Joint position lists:
══════════════════════════════

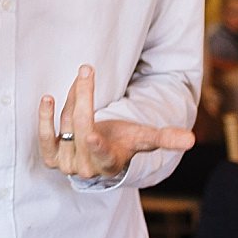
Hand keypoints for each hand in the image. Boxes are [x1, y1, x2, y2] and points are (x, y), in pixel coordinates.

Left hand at [37, 64, 193, 180]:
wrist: (99, 155)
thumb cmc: (124, 142)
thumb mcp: (144, 138)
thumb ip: (166, 138)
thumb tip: (193, 139)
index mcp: (110, 163)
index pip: (101, 154)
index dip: (95, 144)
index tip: (93, 134)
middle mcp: (86, 168)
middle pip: (81, 127)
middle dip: (84, 95)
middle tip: (87, 69)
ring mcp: (67, 164)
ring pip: (65, 125)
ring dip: (72, 99)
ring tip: (81, 81)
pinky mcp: (52, 157)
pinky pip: (44, 139)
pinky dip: (44, 119)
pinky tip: (47, 99)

══════════════════════════════

PROBLEM DESCRIPTION:
For this exercise, transcribe the data above line by line, exactly, with pictures omitted.

SOLUTION TO THIS EXERCISE:
Hand keypoints for each hand in the image. Boxes are [x1, y1, x2, y2] and points are (x, y), in pixel coordinates.

Left hand at [37, 64, 193, 180]:
wrist: (99, 155)
thumb cmc: (124, 142)
thumb mcp: (144, 138)
thumb ip: (166, 138)
thumb tip: (193, 139)
index mcp: (110, 163)
index pip: (101, 154)
index dip: (95, 144)
index tip: (93, 134)
middle mcp: (86, 168)
middle pip: (81, 127)
middle dip: (84, 95)
middle tip: (87, 69)
ring mcp: (67, 164)
ring pip: (65, 125)
ring dip: (72, 99)
ring tip: (81, 81)
pinky mcp: (52, 157)
pinky pip: (44, 139)
pinky dip: (44, 119)
pinky tip: (47, 99)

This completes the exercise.